* Excerpt provided *
- Opening Delimiter -

How To Talk To Your Kids About Race

Even in diverse neighborhoods and communities, children start expressing anti-black prejudice around the time they hit preschool age and these attitudes get progressively worse by their 10th birthday.

Over the last several years, events from the killing of Trayvon Martin to the student uprisings at University of Missouri have shed an intense light on the issues of race and racism in the United States. While police brutality, murder, and racial disparities can be hard to explain, it’s important to remember that these events can also provide a teachable moment to educate your kids about racial discrimination in our society (and how to deal with it).

So there’s both good news and bad news on that front.

The bad news is that not talking openly about race and racism means that your kids will largely pick up and internalize negative beliefs about other racial groups or themselves. Even in diverse neighborhoods and communities, children start expressing anti-black prejudice around the time they hit preschool age and these attitudes get progressively worse by their 10th birthday.

- Closing Delimiter -

* Information supplied *
- Opening Delimiter -

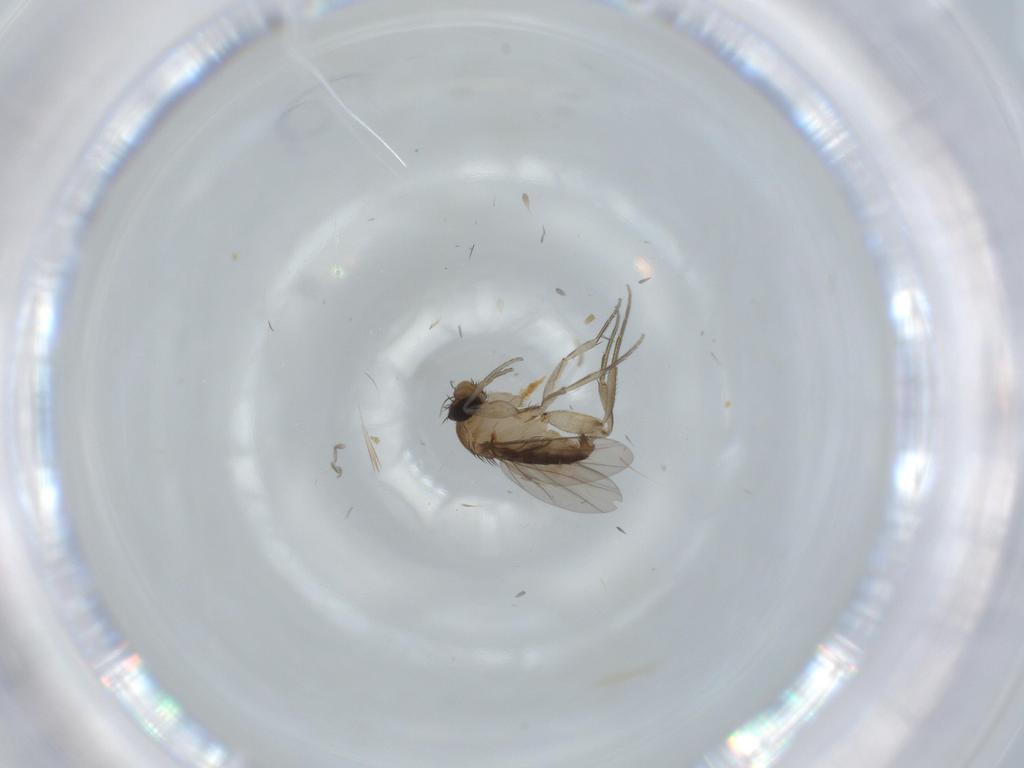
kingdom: Animalia
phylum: Arthropoda
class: Insecta
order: Diptera
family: Phoridae
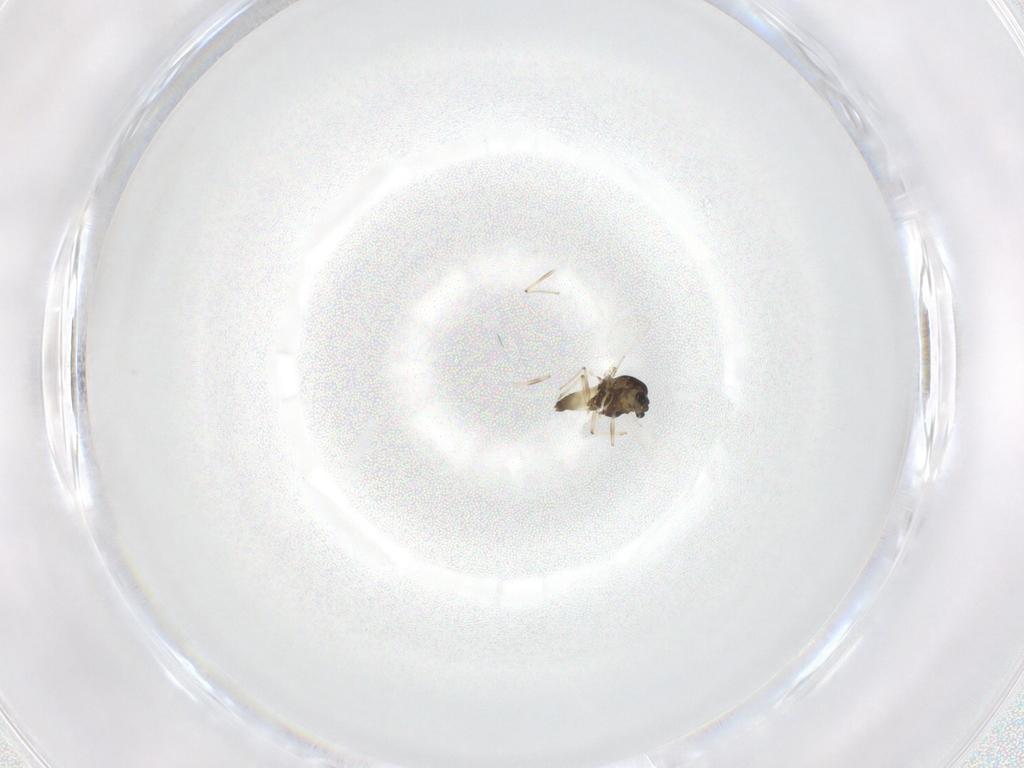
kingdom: Animalia
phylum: Arthropoda
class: Insecta
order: Diptera
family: Chironomidae
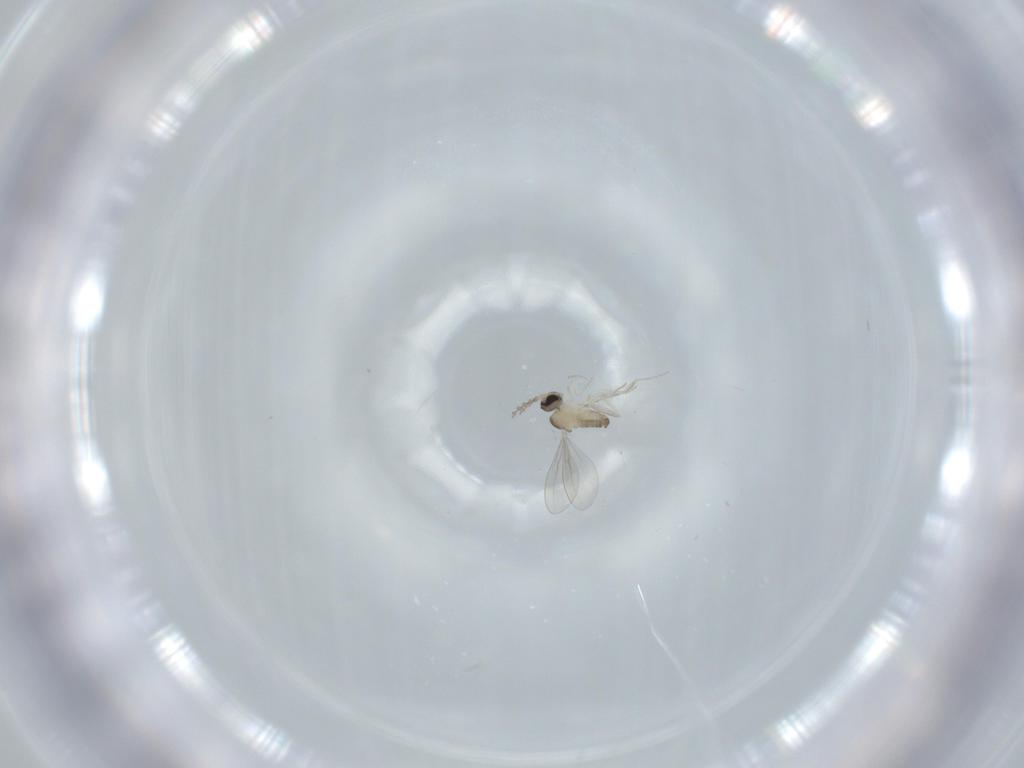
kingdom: Animalia
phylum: Arthropoda
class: Insecta
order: Diptera
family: Cecidomyiidae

- Closing Delimiter -

* Task to complete *
Please write out the whole text on talking with kids about race, word for word and in full. The lines above have no connection to the text on talking with kids about race.

* Written answer *
How To Talk To Your Kids About Race

Even in diverse neighborhoods and communities, children start expressing anti-black prejudice around the time they hit preschool age and these attitudes get progressively worse by their 10th birthday.

Over the last several years, events from the killing of Trayvon Martin to the student uprisings at University of Missouri have shed an intense light on the issues of race and racism in the United States. While police brutality, murder, and racial disparities can be hard to explain, it’s important to remember that these events can also provide a teachable moment to educate your kids about racial discrimination in our society (and how to deal with it).

So there’s both good news and bad news on that front.

The bad news is that not talking openly about race and racism means that your kids will largely pick up and internalize negative beliefs about other racial groups or themselves. Even in diverse neighborhoods and communities, children start expressing anti-black prejudice around the time they hit preschool age and these attitudes get progressively worse by their 10th birthday.